**Assigned task:** Everything from the line with "P_GIAM_DOC: 11 -> 12" down to the line with "INSTALL, 2024-12-07: 34727 -> 34707" below must be printed exactly, those two lines included. Exclude pictures.
───
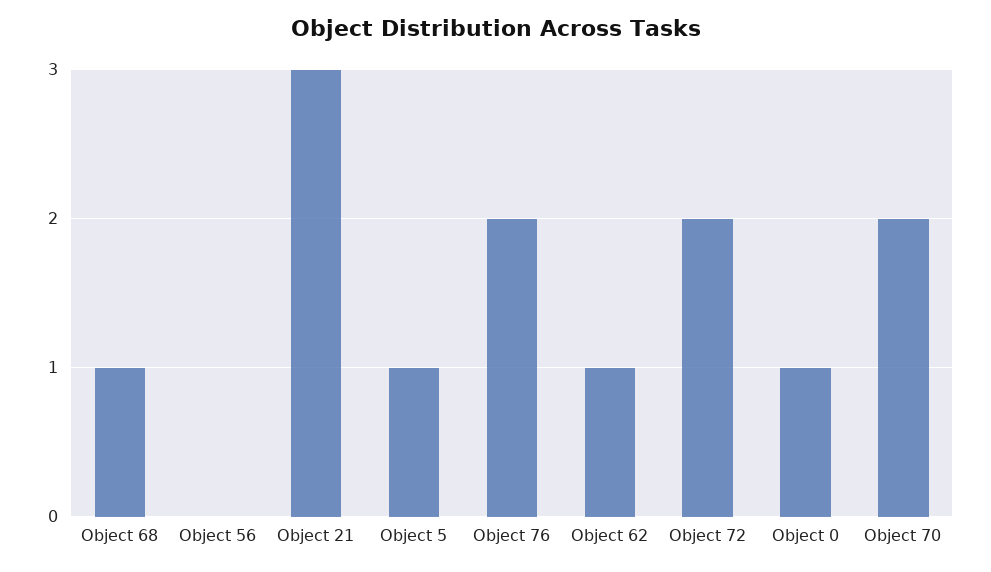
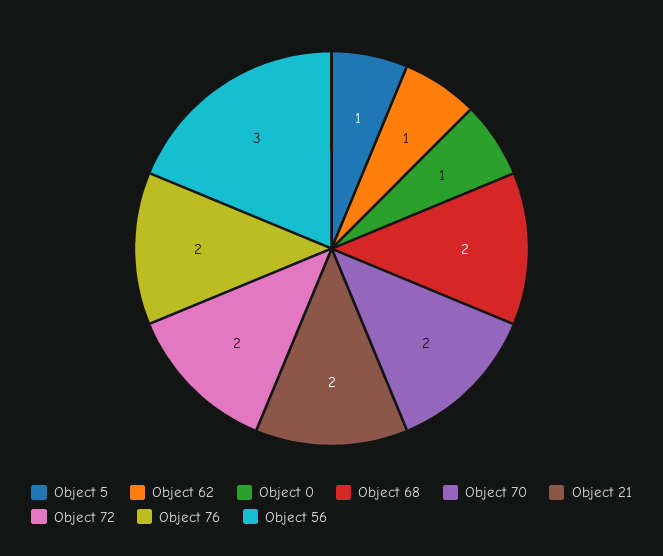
Object 68: 1 -> 2
Object 56: 0 -> 3
Object 21: 3 -> 2

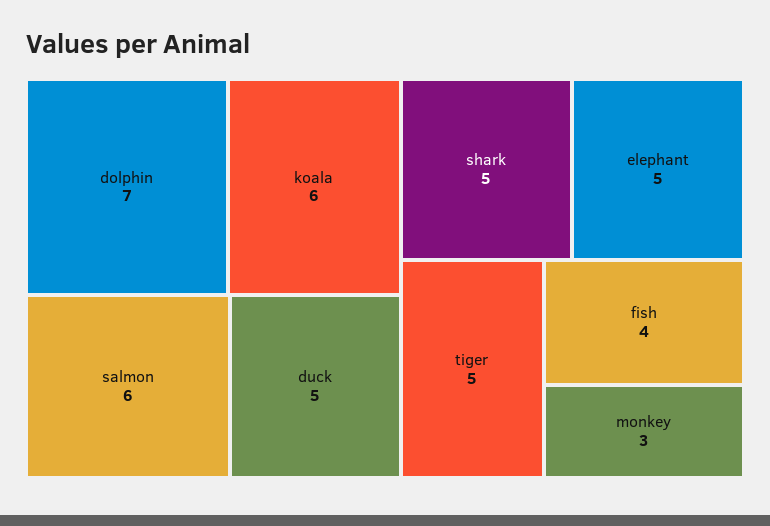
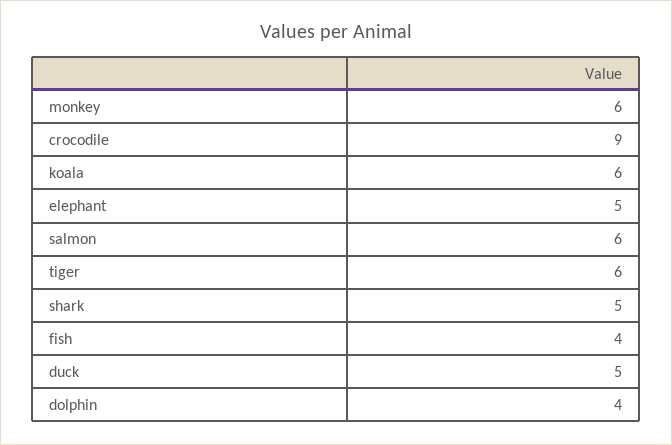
dolphin: 7 -> 4
tiger: 5 -> 6
monkey: 3 -> 6
crocodile: none -> 9

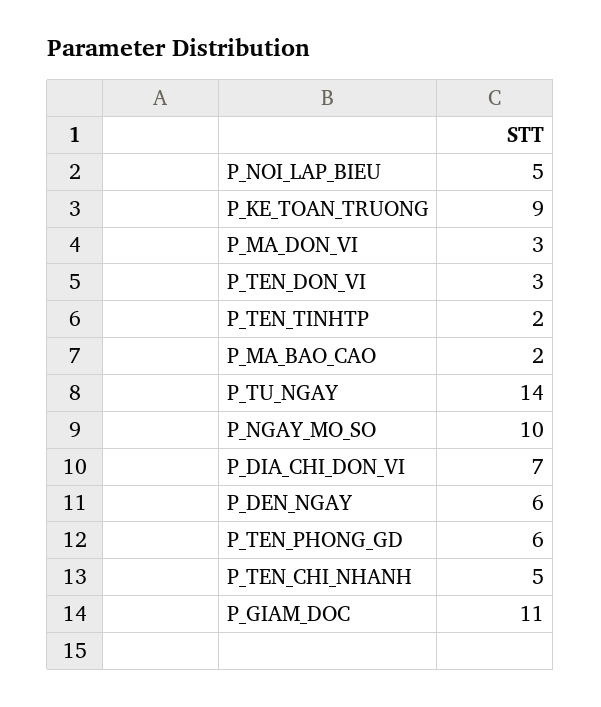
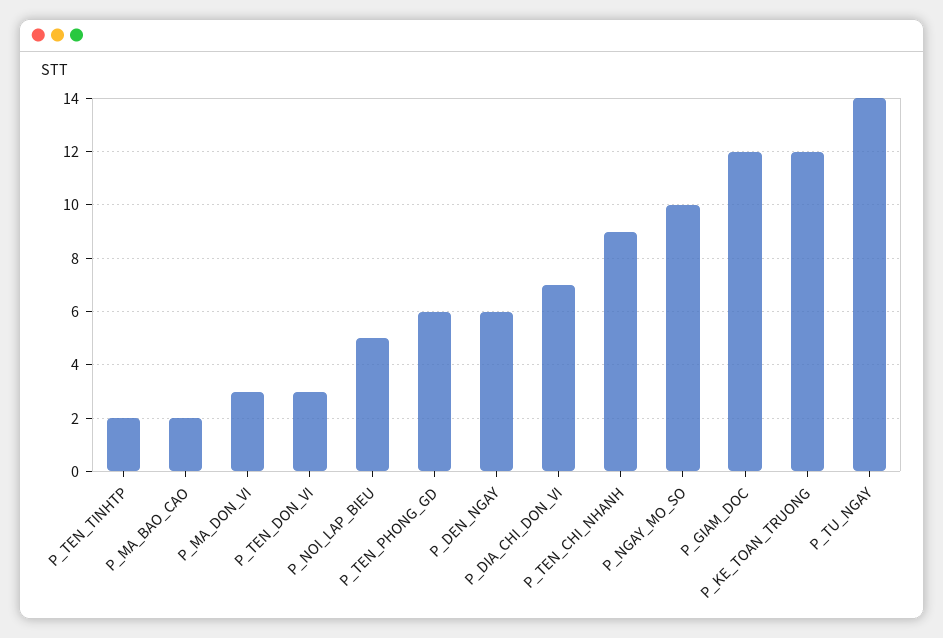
P_KE_TOAN_TRUONG: 9 -> 12
P_TEN_CHI_NHANH: 5 -> 9
P_GIAM_DOC: 11 -> 12

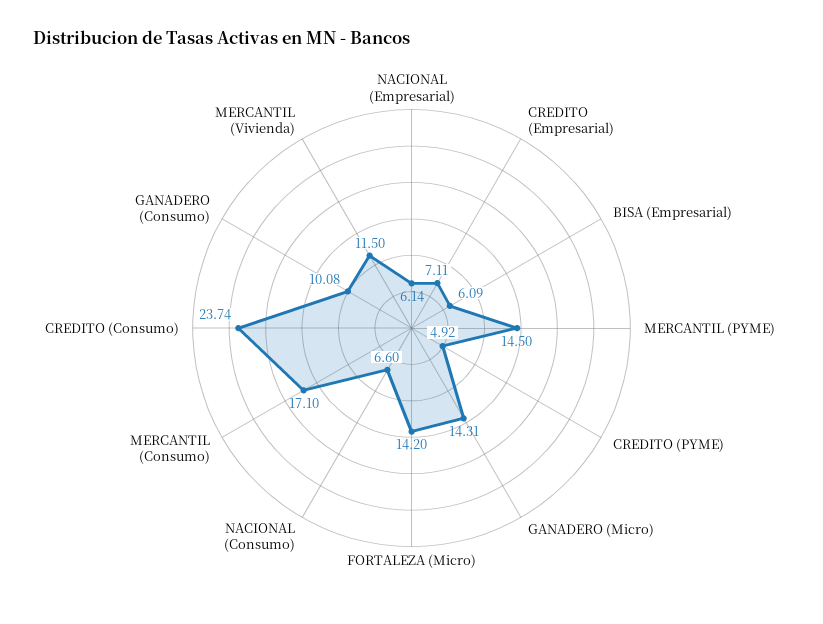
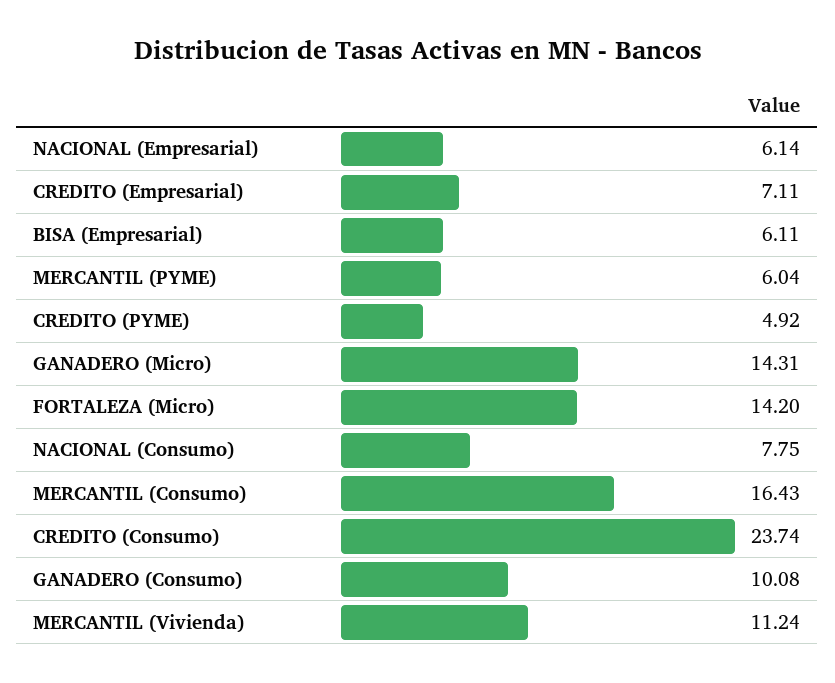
BISA (Empresarial): 6.09 -> 6.11
MERCANTIL (PYME): 14.5 -> 6.04
NACIONAL (Consumo): 6.6 -> 7.75
MERCANTIL (Consumo): 17.1 -> 16.43
MERCANTIL (Vivienda): 11.5 -> 11.24

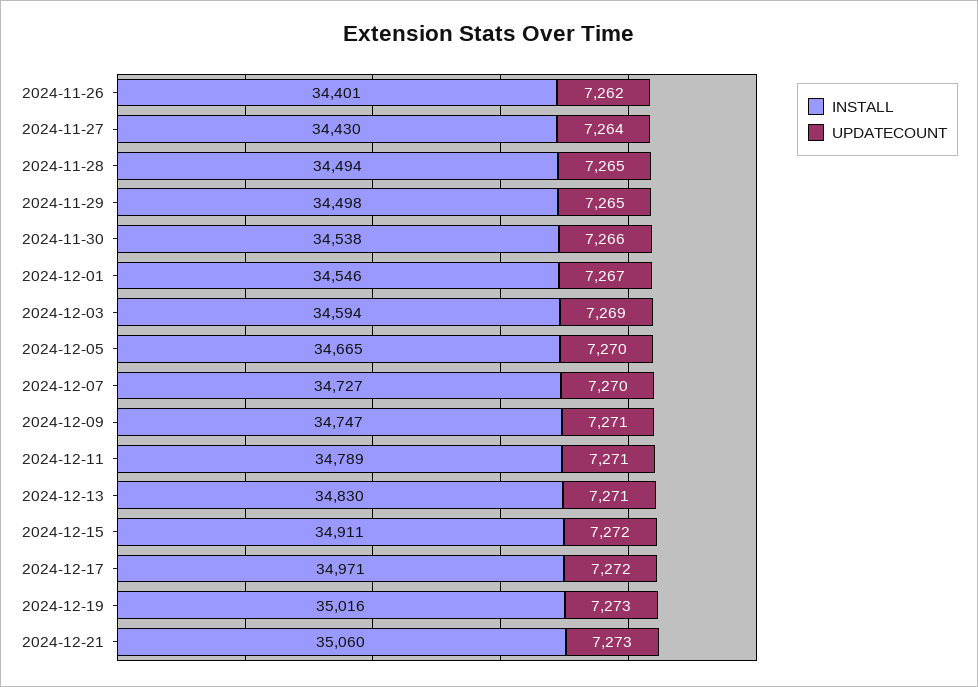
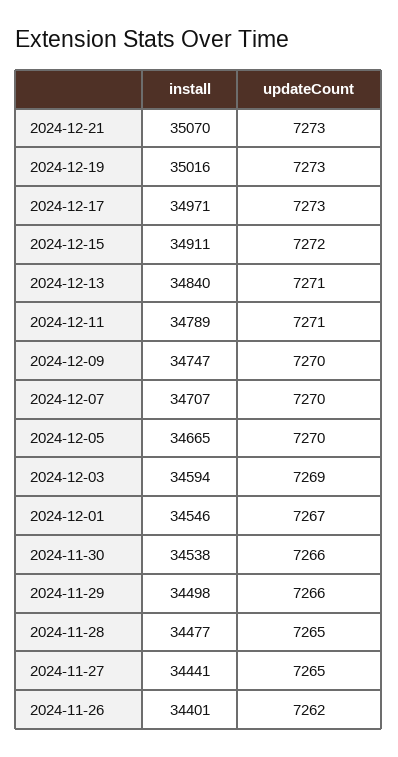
INSTALL, 2024-11-27: 34430 -> 34441
UPDATECOUNT, 2024-11-27: 7264 -> 7265
INSTALL, 2024-11-28: 34494 -> 34477
UPDATECOUNT, 2024-11-29: 7265 -> 7266
INSTALL, 2024-12-07: 34727 -> 34707
UPDATECOUNT, 2024-12-09: 7271 -> 7270
INSTALL, 2024-12-13: 34830 -> 34840
UPDATECOUNT, 2024-12-17: 7272 -> 7273
INSTALL, 2024-12-21: 35060 -> 35070

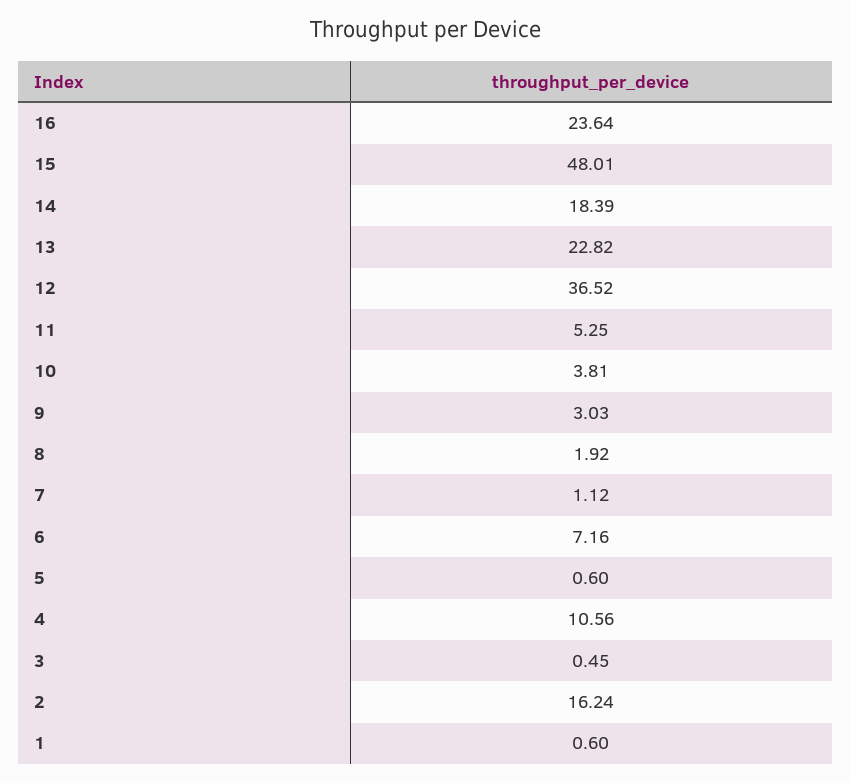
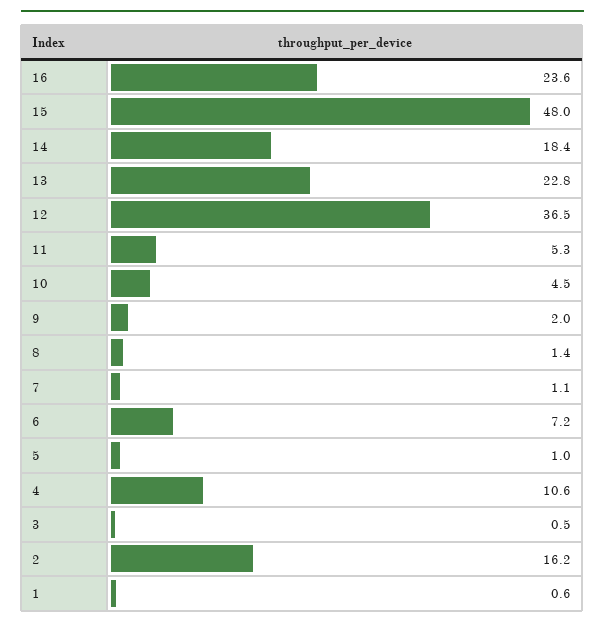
10: 3.81 -> 4.5
9: 3.03 -> 2
8: 1.92 -> 1.4
5: 0.6 -> 1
───
**Your response:**
P_GIAM_DOC: 11 -> 12

BISA (Empresarial): 6.09 -> 6.11
MERCANTIL (PYME): 14.5 -> 6.04
NACIONAL (Consumo): 6.6 -> 7.75
MERCANTIL (Consumo): 17.1 -> 16.43
MERCANTIL (Vivienda): 11.5 -> 11.24

INSTALL, 2024-11-27: 34430 -> 34441
UPDATECOUNT, 2024-11-27: 7264 -> 7265
INSTALL, 2024-11-28: 34494 -> 34477
UPDATECOUNT, 2024-11-29: 7265 -> 7266
INSTALL, 2024-12-07: 34727 -> 34707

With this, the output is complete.